Microsoft claims that the average person will get 45% more web browsing on their data plan by using Data Sense.
Windows Phone 8 also features greater integration of Near Field Communications, including a wallet application for storing debit, credit, loyalty and membership card information for wireless payments and transfers.
The Microsoft-owned Skype will be an "always-on" experience on Windows Phone 8, enabling users to make and receive Skype calls in the same way as a regular phone call.
Friends and family members can be Skype-called direct from the People Hub, and Skype is always on and ready to accept a call.
Microsoft has also integrated Office, Xbox Games and the new Xbox Music service into the operating system, as well as Skydrive, with all users offered 7GB of free cloud storage to place photos, videos, documents and other files.
A range of phones has been produced for the Windows Phone 8 launch - the Windows Phone 8X and 8S by HTC; the Nokia Lumia 820 and 920; and the Samsung Ativ S.
The handsets will go on sale in Microsoft stores and selected retailers this Friday (November 2), with SIM-free pricing to be confirmed at the launch.

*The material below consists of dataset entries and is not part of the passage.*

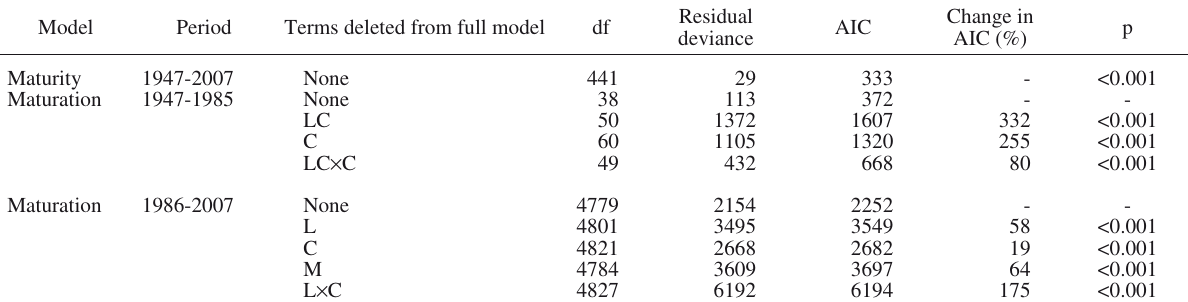
Table 1. – Properties of the models fitted to sardine maturity and maturation of FYS in 1947-2007. LC, length class; C, cohort; M, month. The first line for each period describes the final model. Subsequent lines correspond to simplified models by deleting terms involving a given predictor (e.g. LC terms deleted indicates both LC and LC × C terms have been deleted). The change in AIC is relative to the final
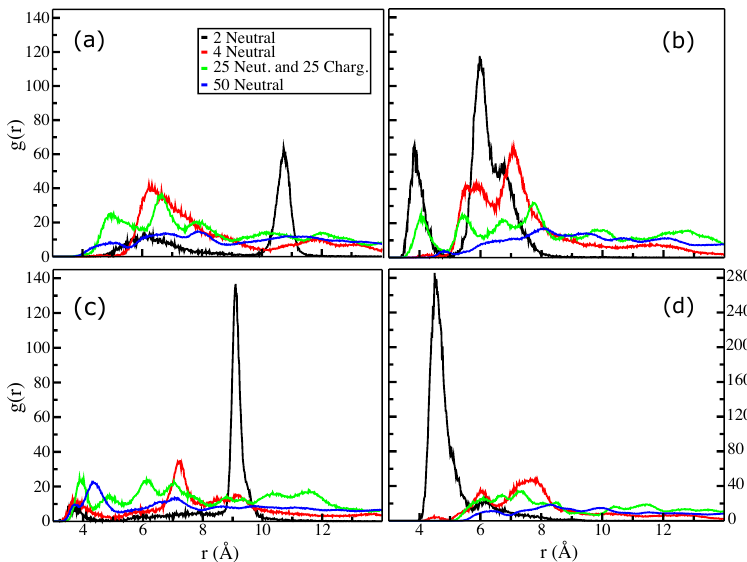
Figure 3. Size dependence of the radial distribution function (RDF). The planes of eumelanin are shown in Figure 1a. RDFs between ( a ) the COMs of the ICAQ moieties, ( b ) the DHICA moieties, and ( c ) the PTCA moieties. ( d ) RDFs between COMs of the DHICA eumelanin molecules. The systems are two uncharged, four uncharged, 25 uncharged and 25 charged, and fifty uncharged eumelanins; see details in Table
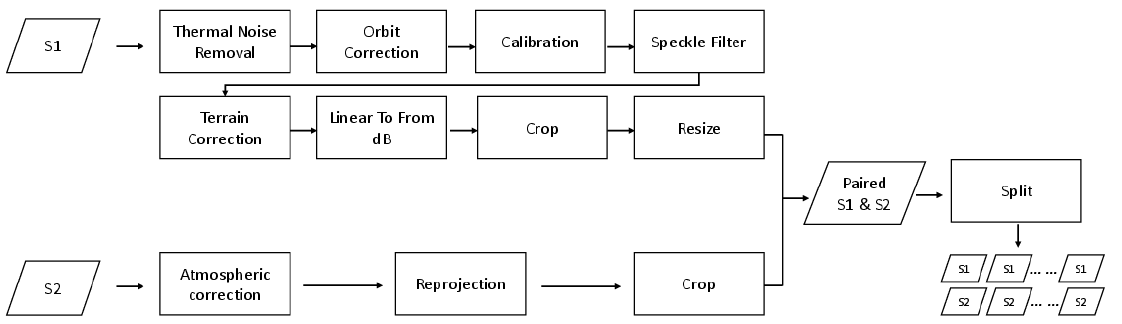
Figure 1. The flowchart of the data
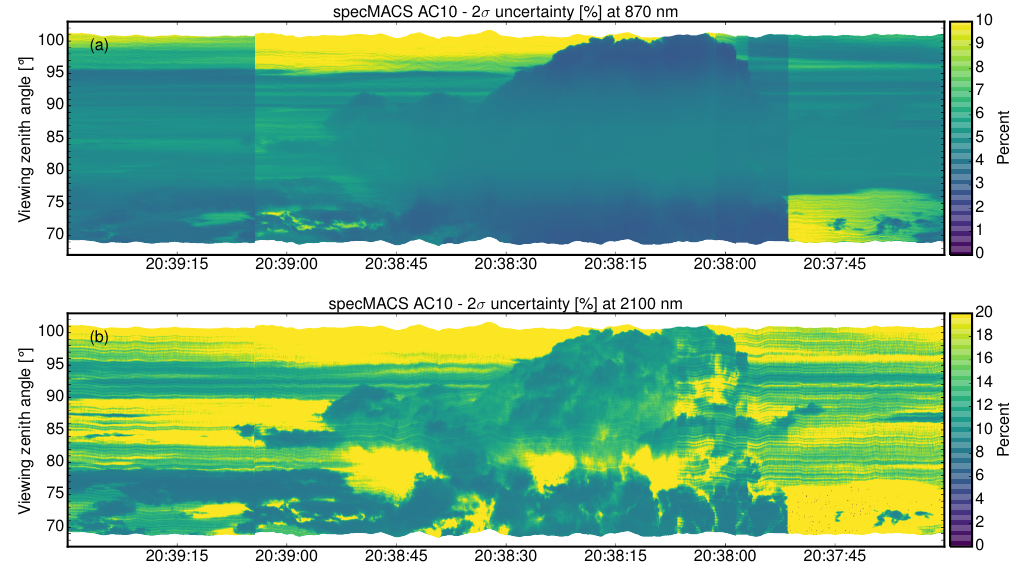
Figure 24. Relative uncertainties (2 σ ) in percent for the spectral measurements of cloud sides shown in Fig. 23 (a) at 870nm and (b) at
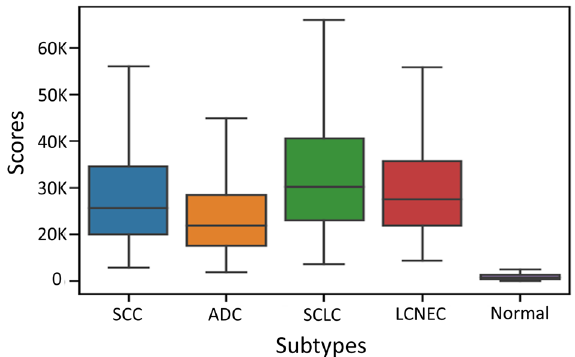
Figure 9. HipoMap distributions on the subtypes.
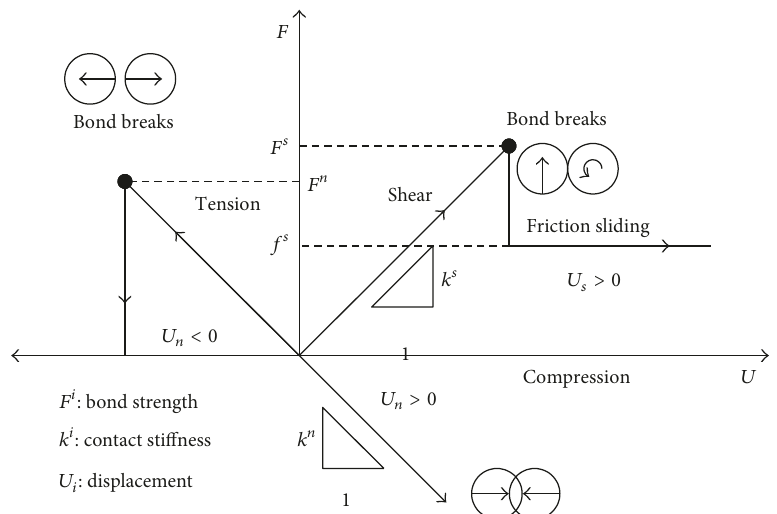
Figure 2: Illustration of the yield process for a parallel bond.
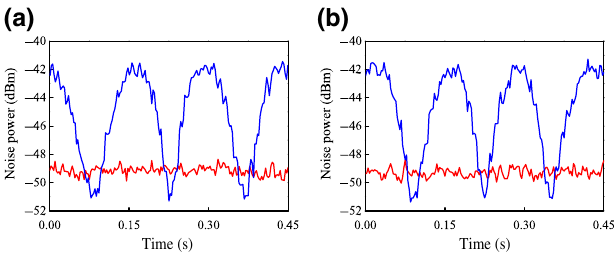
FIG. 5. Noise levels in log scale measured by homodyne detection as a function of phase scan when the SU(1,1) inter- ferometer is (a) balanced and (b) unbalanced,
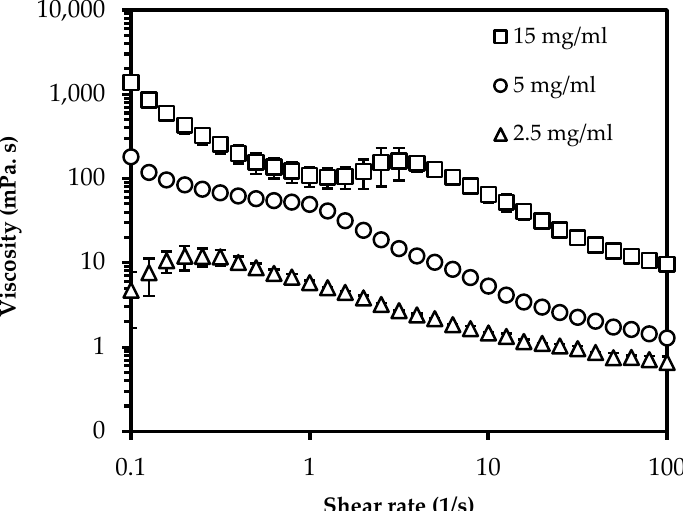
Figure 2. Viscosity of ChNC dispersions as function of shear rate.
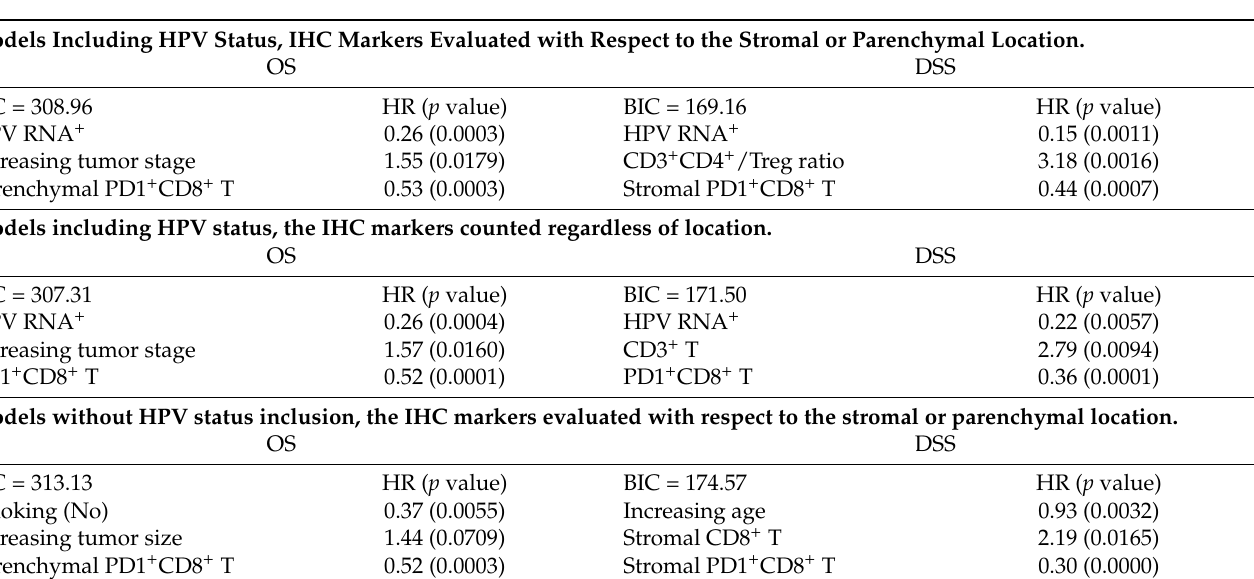
Table 4. Hazard ratio (HR) values for cell populations from the best models influencing overall survival (OS) and disease-specific survival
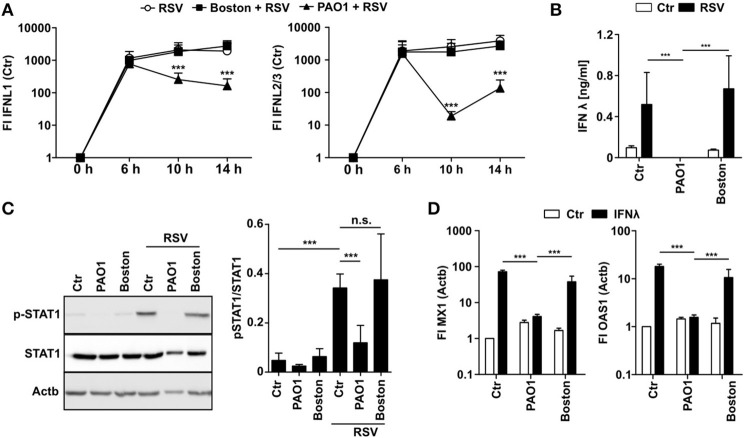
P. aeruginosa is able to block IFN induction and signaling. (A) BEAS2B cells were pretreated with conditioned medium of P. aeruginosa (PAO1 and Boston) or control medium and subsequently infected with RSV. Induction of IFNL1 and IFNL2/3 mRNA were analyzed by qRT-PCR after 6, 10, and 14 h. (B) BEAS2B cells were treated as in (A) and IFNλ levels of cell culture supernatant (14 h) were analyzed by ELISA. (C) BEAS2B cells were treated as in (A) and p-STAT1 levels of cells (6 h) were analyzed in cell lysates by western blot. (D) BEAS2B cells were pretreated as in (A). Cells were then stimulated with recombinant IFNλ (5,000 pg/ml) and induction of MX1 and OAS1 were analyzed after 14 h by qRT-PCR. All experiments n = 3–4, ANOVA and Bonferroni post-test was used for statistical analysis. Significant differences were considered at *p < 0.05, **p < 0.01, and ***p < 0.001 as compared to the control condition. n.s., not significant.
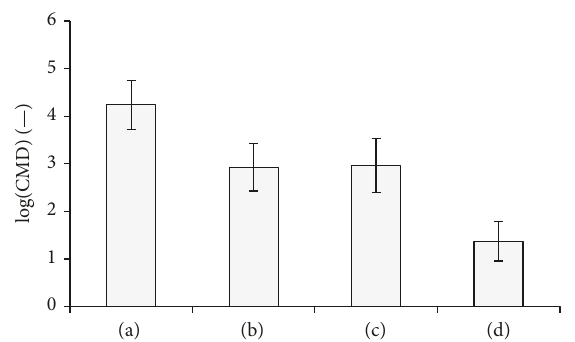
Figure 3: The homogeneity differences between injection molded test specimens: (a) original masterbatch, (b) modified masterbatch produced on a special extruder, (c) modified masterbatch pro- duced on the LabTech corotating twin-screw extruder, and (d) compounded material.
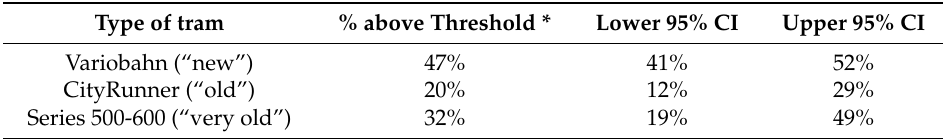
Table A2. Maximum Sound Levels indoors during passing by tram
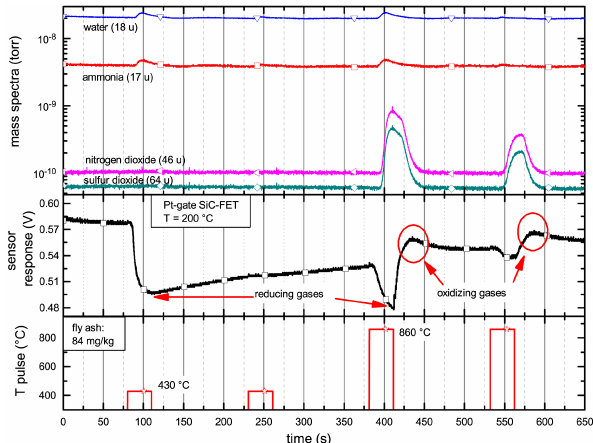
Figure 8. Top: mass spectra; middle: sensor response of a Pt-gate SiC-FET at 200 ◦ C; bottom: heating pulses to 430 and 860 ◦ C of ammonia-contaminated fly ash (84mgkg − 1 ). With PermaPure tube for humidifying the carrier gas (synthetic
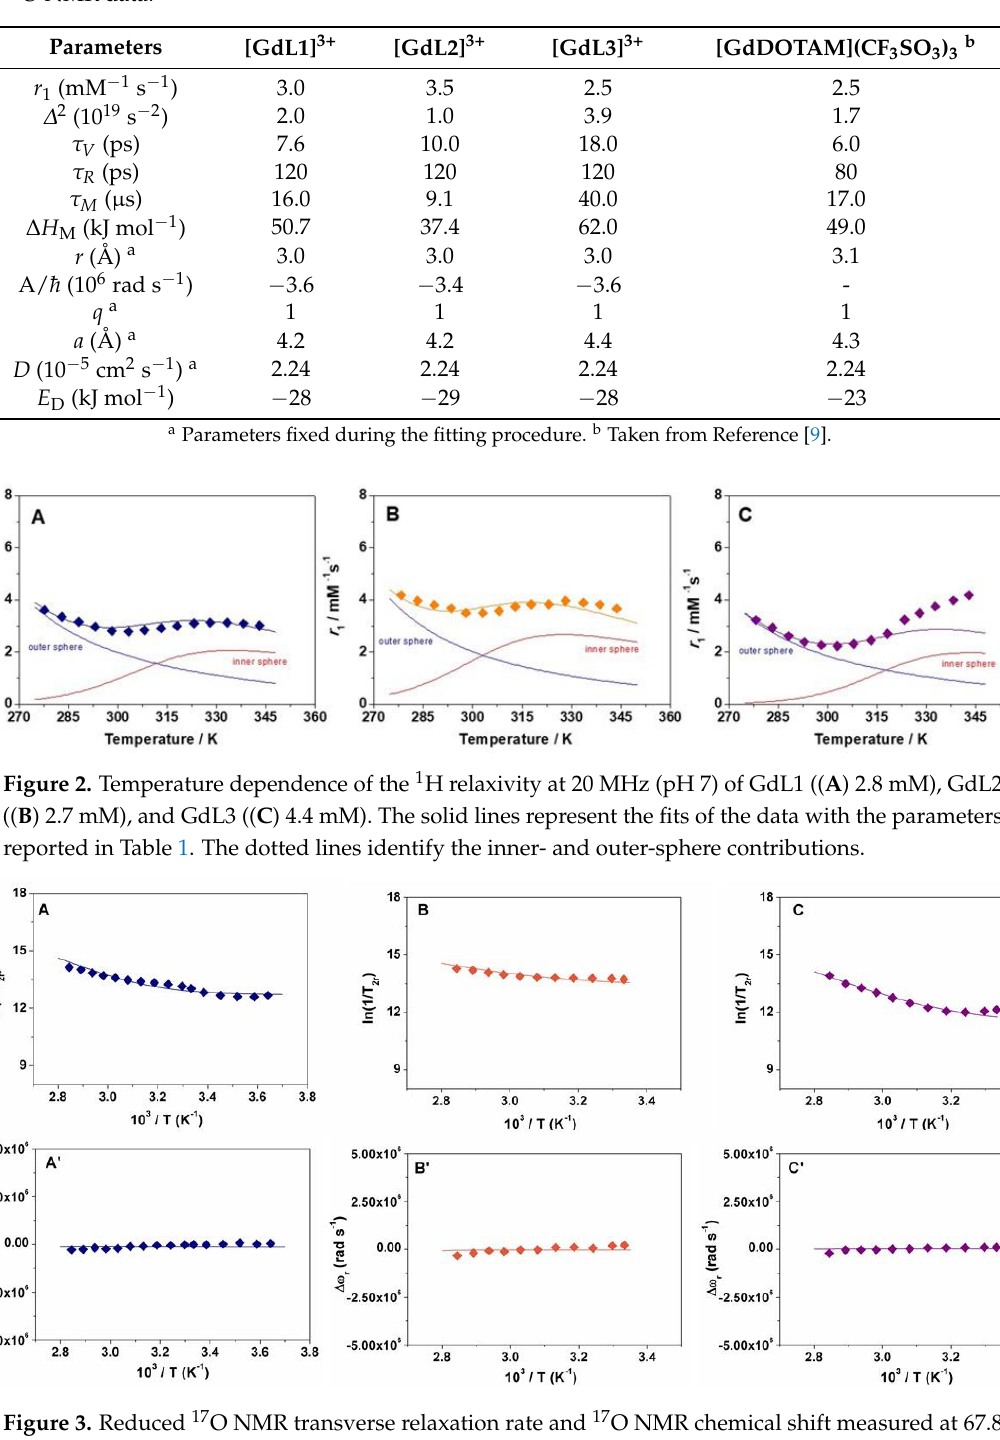
Table 1. Best-fit parameters obtained from the analysis of the 1 H NMRD profiles (298 K), 1 H-VT and 17 O NMR data.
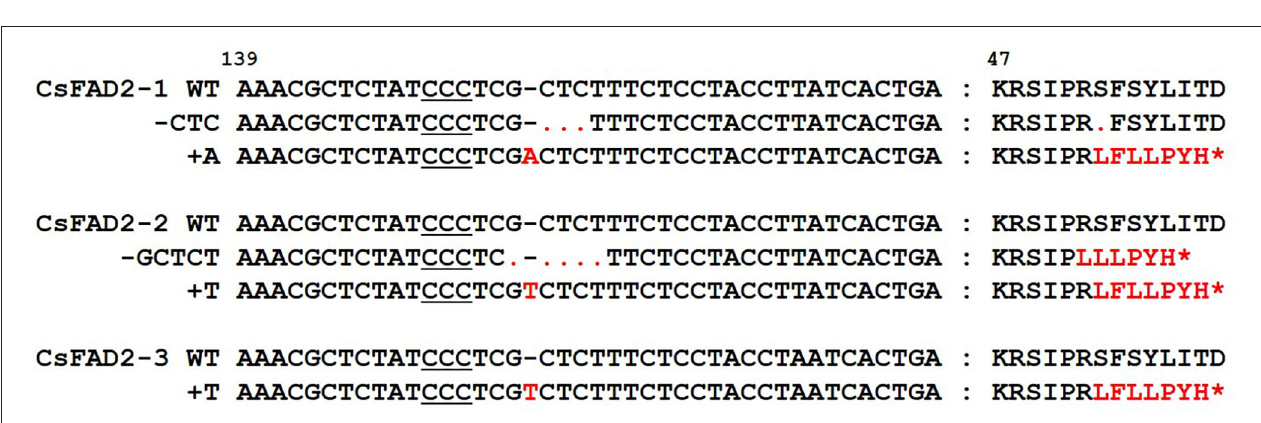
FIGURE 6 | Fatty acid analysis of CsFAD2 KO T 4 Camelina leaves. (A) Fatty acid composition of CsFAD2 KO Camelina leaves. (B) MUFA and PUFA contents of CsFAD2 KO Camelina leaves. Minor peaks, 16:1, 16:2, and 18:0 peaks were omitted. Black, green, blue, and brown bars represent WT, aa/bb/CC, aa/bb/Cc, and aa/bb/cc, respectively. The line numbers of green, blue and brown bars are in order as follows. Green bar, EC#5-1-5-2 (EC# is omitted hereafter), 5-6-14-2, 5-6-24-4, and 5-7-9-4; blue bar, 5-1-6-1, 5-6-14-7, 5-6-2-41, 5-7-9-3, 5-26-10-5, 5-26-10-6, 5-44-24-4, and 5-44-24-6; brown bar, 5-26-10-1, and 5-6-14-3. Fatty acid composition was analyzed in triplicate, and error bars indicate standard deviation.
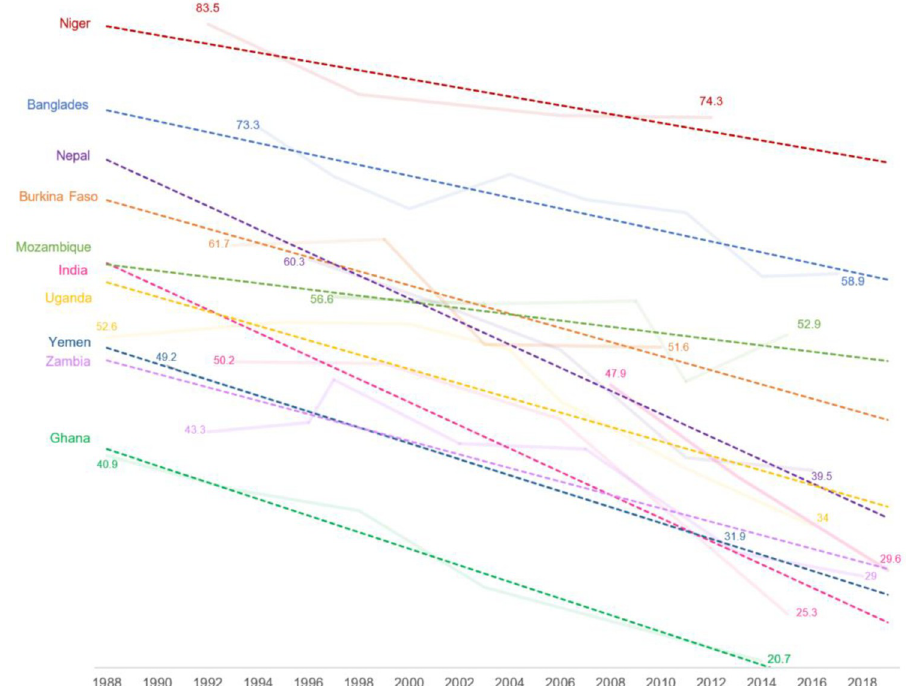
Fig 1. Trendlines in proportion of women ages 20–24 married by exact age 18, DHS 1988–2019. Bold, dotted lines show trendlines for each country. Light-shaded lines show available data, with earliest and latest datapoints represented for each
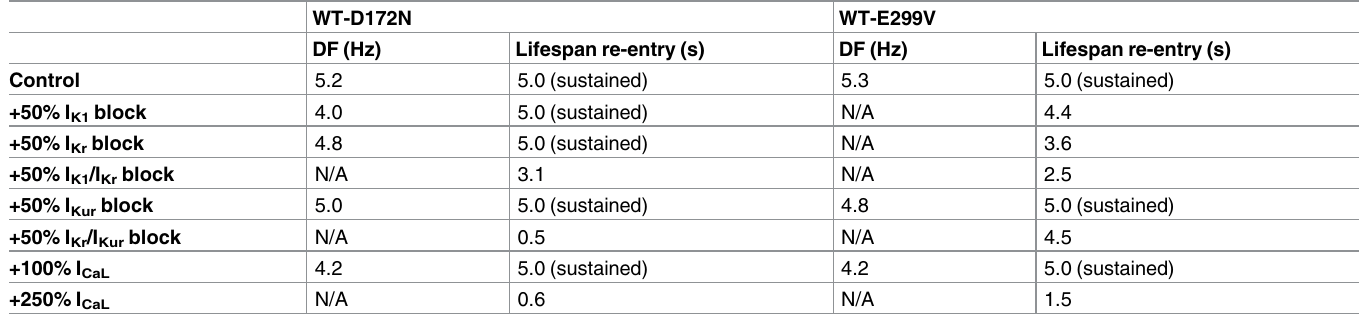
Table 3. A summary of simulated drug effects in the WT-D172N and WT-E299V conditions.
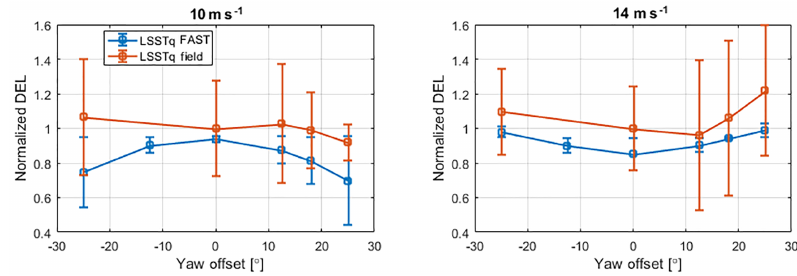
Figure A4. Comparison between predicted (FAST) and measured (field) LSSTq DELs.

Mobile network EE will exclusively offer the Nokia Lumia 920 in the UK from November 9, including a version that supports EE's new 4G network that goes live tomorrow. EE will also offer the Windows Phone 8X and 8S by HTC.
O2 will offer its customers the Nokia Lumia 820, Samsung ATIV S, and the Windows Phone 8X and 8S.
Three will range just the two HTC handsets, while Vodafone will offer the HTC phones and the mid-range Nokia Lumia 820.
From later this month, retailer Phones4U will sell the Nokia Lumia 920 and Lumia 820, along with the Samsung Ativ S and the Windows Phone 8X and 8S.
The Carphone Warehouse will offer the Nokia Lumia 820 and the two HTC Windows Phones.